Interpretive Summary: One of the important microbials used in the control of major crop pests such as the cotton bollworm, corn earworm, tomato fruitworm and tobacco budworm is a baculovirus that was isolated from the cotton bollworm. It is very important to know what insect cells and growth media are necessary for the optimum production of this baculovirus in the laboratory. This study shows that of three clonal lines from the cotton bollworm, one of them produced significantly higher concentrations of virus than the others. It was also demonstrated that the best growth medium was one that was supplemented with fetal bovine serum. A modified quantitative method was developed to measure the concentration of baculovirus produced. The information obtained in this study will be helpful in optimizing the production and quantitation of this baculovirus in the laboratory for use as a biological control agent.
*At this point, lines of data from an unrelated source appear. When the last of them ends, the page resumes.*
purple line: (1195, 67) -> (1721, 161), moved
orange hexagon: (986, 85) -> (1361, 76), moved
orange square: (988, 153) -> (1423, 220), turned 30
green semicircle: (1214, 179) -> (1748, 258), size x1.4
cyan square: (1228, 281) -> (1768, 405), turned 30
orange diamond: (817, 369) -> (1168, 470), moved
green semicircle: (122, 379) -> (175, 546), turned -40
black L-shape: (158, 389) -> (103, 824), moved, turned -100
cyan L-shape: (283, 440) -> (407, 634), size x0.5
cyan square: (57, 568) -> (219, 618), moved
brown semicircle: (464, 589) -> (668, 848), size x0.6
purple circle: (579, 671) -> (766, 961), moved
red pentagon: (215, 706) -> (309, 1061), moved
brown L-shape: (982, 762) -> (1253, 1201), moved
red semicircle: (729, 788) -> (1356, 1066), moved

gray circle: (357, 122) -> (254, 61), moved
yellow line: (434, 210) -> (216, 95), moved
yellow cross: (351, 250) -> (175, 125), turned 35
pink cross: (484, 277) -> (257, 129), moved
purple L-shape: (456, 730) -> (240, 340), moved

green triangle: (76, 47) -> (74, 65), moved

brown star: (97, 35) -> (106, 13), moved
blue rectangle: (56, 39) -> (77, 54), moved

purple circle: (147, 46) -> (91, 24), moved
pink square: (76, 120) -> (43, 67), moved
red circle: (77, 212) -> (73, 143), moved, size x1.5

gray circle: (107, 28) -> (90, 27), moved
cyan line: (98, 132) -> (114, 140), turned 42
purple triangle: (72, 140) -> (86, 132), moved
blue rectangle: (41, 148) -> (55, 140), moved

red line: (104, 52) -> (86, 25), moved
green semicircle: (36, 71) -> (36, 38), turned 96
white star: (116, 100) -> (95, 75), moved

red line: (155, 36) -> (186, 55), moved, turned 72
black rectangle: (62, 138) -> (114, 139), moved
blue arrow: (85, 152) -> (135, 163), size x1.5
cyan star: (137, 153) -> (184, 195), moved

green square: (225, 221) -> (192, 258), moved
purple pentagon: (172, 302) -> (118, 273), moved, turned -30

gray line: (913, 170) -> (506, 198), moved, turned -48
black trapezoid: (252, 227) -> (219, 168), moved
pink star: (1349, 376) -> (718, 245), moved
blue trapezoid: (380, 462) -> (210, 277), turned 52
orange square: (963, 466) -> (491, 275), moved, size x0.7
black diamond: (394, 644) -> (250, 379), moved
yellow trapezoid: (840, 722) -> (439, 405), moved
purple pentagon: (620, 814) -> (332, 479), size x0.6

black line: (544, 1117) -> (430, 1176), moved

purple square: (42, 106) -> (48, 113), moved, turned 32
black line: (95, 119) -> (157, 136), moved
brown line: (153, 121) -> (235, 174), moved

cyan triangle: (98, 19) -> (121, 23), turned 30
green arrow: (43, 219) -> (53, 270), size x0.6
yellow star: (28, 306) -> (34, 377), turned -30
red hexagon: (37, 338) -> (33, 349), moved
Technical Abstract: Helicoverpa zea clonal cell lines AM1-A7, AM1-A11, and AM1-B3 derived from the parental cell line BCIRL-Hz-AM1 were compared in serum-free and in serum containing growth media for their ability to produce the Helicoverpa zea nuclear polyhedrosis virus (HzSNPV) as well as for their plaque-forming capability. Extracellular virus (ECV) from HzSNPV can be quantitated by the end-point dilution method (TCID50) and the plaque assay method (PAM) utilizing monolayers of cells. In the present investigation a modified PAM was employed using an agarose overlay with a lower gelling temperature than is commonly used in the PAM for insect cell lines. The results of the present study show that the highest titer of 5.5 x 10**6 PFU/ml was produced by AM1-B3 in TC199-MK assayed on AM1-A11 in Excell**TM400. Furthermore the AM1-A 11 clonal line in serum -free medium proved to be the best plaque-forming cell line for quantitating ECV. In general the clonal lines in the serum containing medium TC199-MK produced equivalent or highe titers than in the serum-free medium Excell**TM400. The results of this study will be helpful in selecting the best clonal cell line for HzSNPV production and for quantitating ECV by PAM.